This is what I have to do

We will initialize the tree by hard coding the values illustrated below. You will need to write, test and execute a driver program that will use the complete binary tree implementation.

// this will initialize the tree node values

treenodes[0]=5;

treenodes[1]=10;

treenodes[2]=2;

treenodes[3]=5;

treenodes[4]=7;

treenodes[5]=12;

treenodes[6]=3;

treenodes[7]=9;

treenodes[8]=8;

treesize=9;

print leftchild(3);

print height();

print isleaf(7);

print isleaf(2);

print parent(5);

traverseinorder();

This is what I got:

```
// CPP btree.cpp : Defines the entry point for the console application.
//
#include "stdafx.h"
class BTree
{
public:
int treenodes[1000]; // structure to store the tree nodes values
int size; // the number of nodes in the tree
BTree(void); // the "constructor"
bool isleaf(int nodeindex); // returns true if the node is a leaf
int parent(int nodeindex); // returns the index of the parent
int leftchild(int nodeindex); // returns the index of the left child
int rightchild(int nodeindex); // returns the index of the right child
int height(); // returns the height of the tree
int traverseinorder(int); // a recursive function to print the nodes values based on an inorder traversal
};
bool BTree::isleaf(int nodeindex) //returns true if the node is a leaf
{
return (BTree::leftchild(nodeindex)==NULL && BTree::rightchild(nodeindex)==NULL) ;
}
int BTree::parent(int nodeindex) // returns the index of the parent
{
int rv =0;
rv = (nodeindex - 1) / 2;
if (rv >= size)
rv = -1 ;
return rv ;
}
int BTree::leftchild(int nodeindex) // returns the index of the left child
{
int rv =0;
rv = (nodeindex +1) *2 - 1;
if (rv >= size)
rv = -1 ;
return rv ;
}
int BTree::rightchild(int nodeindex) // returns the index of the right child
{
int rv =0;
rv = (nodeindex +1) * 2;
if (rv <= size)
rv = -1 ;
return rv ;
}
int BTree::traverseinorder(int nodeindex) // a recursive function to print the nodes values based on an inorder traversal
{
if (nodeindex == -1) return -1 ;
return traverseinorder(leftchild(nodeindex)) ;
//print the treenode values
cout << "Tree node " << nodeindex << " = " << treenodes[nodeindex] << endl;
traverseinorder(rightchild(nodeindex));
}
// end traverseinorder()
int BTree::height()
{
return 0;
}
int main(int argc, char* argv[])
{
BTree tree1;
tree1.treenodes[0]=5;
tree1.treenodes[1]=10;
tree1.treenodes[2]=2;
tree1.treenodes[3]=5;
tree1.treenodes[4]=7;
tree1.treenodes[5]=12;
tree1.treenodes[6]=3;
tree1.treenodes[7]=9;
tree1.treenodes[8]=8;
//set the size here. size is a member of the bTree class so we need our object.member syntax
tree1.size = 9;
cout << "The left child of node 3 is: " << tree1.leftchild(3) << endl;
//cout << "The height of the tree is: " << tree1.height() << endl;
cout << "The node 7 is a leaf: " << tree1.isleaf(7) << endl;
cout << "The node 2 is a leaf: " << tree1.isleaf(2) << endl;
cout << "The parent of node 5 is: " << tree1.parent(5) << endl;
cout << "Values for inorder traversal: " << endl;
cout << tree1.traverseinorder(0);
return 0;
}
```

If I put in the Btree(void); it get CPP btree error LNK2019: unresolved external symbol "public: __thiscall BTree::BTree(void)" (??0BTree@@QAE@XZ) referenced in function _main

Ok so I take it out.

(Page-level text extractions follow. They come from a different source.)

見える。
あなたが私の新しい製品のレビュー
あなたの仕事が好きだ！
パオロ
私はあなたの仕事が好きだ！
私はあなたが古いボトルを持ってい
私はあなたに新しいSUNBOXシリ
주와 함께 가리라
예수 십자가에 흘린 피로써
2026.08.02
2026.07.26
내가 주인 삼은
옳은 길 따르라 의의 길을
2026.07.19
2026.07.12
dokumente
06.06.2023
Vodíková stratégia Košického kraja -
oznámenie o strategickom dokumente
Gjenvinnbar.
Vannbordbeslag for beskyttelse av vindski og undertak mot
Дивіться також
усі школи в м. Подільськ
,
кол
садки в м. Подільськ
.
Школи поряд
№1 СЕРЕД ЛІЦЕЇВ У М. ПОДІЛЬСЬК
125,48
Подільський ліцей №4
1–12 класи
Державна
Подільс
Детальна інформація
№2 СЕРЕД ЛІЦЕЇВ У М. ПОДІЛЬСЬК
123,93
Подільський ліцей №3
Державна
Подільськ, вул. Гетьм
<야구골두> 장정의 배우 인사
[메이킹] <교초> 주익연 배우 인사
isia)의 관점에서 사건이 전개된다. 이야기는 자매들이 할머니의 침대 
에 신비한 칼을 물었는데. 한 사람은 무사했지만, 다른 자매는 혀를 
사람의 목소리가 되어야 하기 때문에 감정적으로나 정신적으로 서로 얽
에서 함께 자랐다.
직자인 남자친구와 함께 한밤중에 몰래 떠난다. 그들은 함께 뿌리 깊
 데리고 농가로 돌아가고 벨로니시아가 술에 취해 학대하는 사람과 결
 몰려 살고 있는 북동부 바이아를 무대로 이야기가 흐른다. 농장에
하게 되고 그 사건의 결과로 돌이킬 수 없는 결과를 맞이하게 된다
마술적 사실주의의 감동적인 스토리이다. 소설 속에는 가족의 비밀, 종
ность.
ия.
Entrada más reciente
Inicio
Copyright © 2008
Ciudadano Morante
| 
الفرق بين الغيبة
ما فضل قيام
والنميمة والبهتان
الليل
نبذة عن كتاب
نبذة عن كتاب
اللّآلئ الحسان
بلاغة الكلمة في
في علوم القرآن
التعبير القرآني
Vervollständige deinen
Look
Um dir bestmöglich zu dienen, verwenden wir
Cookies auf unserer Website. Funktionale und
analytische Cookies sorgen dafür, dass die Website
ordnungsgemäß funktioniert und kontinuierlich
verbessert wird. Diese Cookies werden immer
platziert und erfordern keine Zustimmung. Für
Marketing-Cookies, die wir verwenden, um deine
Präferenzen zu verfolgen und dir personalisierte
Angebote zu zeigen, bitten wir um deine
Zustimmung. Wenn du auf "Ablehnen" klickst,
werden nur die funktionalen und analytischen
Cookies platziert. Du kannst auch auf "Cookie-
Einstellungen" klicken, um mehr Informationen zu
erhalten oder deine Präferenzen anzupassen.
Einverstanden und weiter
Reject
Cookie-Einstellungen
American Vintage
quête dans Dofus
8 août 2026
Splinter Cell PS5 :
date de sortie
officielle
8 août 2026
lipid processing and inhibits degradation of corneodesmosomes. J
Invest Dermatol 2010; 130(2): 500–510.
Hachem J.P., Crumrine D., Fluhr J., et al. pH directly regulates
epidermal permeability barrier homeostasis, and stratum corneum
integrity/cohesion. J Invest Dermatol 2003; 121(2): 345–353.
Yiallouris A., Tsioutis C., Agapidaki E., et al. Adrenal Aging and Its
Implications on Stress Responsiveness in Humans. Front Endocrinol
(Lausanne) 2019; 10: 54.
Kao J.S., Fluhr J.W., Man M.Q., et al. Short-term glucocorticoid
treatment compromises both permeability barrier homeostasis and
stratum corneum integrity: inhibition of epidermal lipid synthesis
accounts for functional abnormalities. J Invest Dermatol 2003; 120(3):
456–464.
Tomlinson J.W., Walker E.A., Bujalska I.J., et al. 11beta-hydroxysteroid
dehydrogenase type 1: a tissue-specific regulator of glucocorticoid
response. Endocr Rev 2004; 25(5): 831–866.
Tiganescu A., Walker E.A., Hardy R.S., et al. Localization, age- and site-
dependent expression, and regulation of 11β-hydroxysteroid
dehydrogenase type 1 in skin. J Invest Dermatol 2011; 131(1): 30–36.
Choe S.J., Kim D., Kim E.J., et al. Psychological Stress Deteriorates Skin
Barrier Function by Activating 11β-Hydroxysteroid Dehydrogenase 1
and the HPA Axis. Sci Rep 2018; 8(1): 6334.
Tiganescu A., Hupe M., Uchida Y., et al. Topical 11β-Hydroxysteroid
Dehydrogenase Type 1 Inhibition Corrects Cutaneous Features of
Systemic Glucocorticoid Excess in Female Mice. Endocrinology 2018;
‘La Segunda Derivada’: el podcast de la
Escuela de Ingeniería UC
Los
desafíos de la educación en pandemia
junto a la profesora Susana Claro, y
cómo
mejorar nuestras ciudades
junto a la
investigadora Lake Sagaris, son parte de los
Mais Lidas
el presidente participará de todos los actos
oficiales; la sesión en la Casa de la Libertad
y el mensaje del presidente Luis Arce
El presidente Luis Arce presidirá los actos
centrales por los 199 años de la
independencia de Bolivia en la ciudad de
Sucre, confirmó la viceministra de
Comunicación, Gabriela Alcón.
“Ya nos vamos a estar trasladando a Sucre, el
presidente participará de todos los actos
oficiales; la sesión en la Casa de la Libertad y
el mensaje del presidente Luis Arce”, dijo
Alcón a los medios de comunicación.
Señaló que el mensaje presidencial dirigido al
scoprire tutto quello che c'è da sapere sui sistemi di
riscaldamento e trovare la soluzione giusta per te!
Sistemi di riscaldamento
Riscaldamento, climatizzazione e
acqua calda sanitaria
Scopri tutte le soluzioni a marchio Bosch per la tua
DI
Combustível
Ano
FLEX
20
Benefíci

With it out I have a few problems with the inordertraversal. One if I take out the search of the rightchild it works. If I put in the rightchild it gives me really wierd values. I even tried to take out the left and all I get on the right in 0 = 5? This tells me I'm getting a rightside tree. I still don't have the height done either.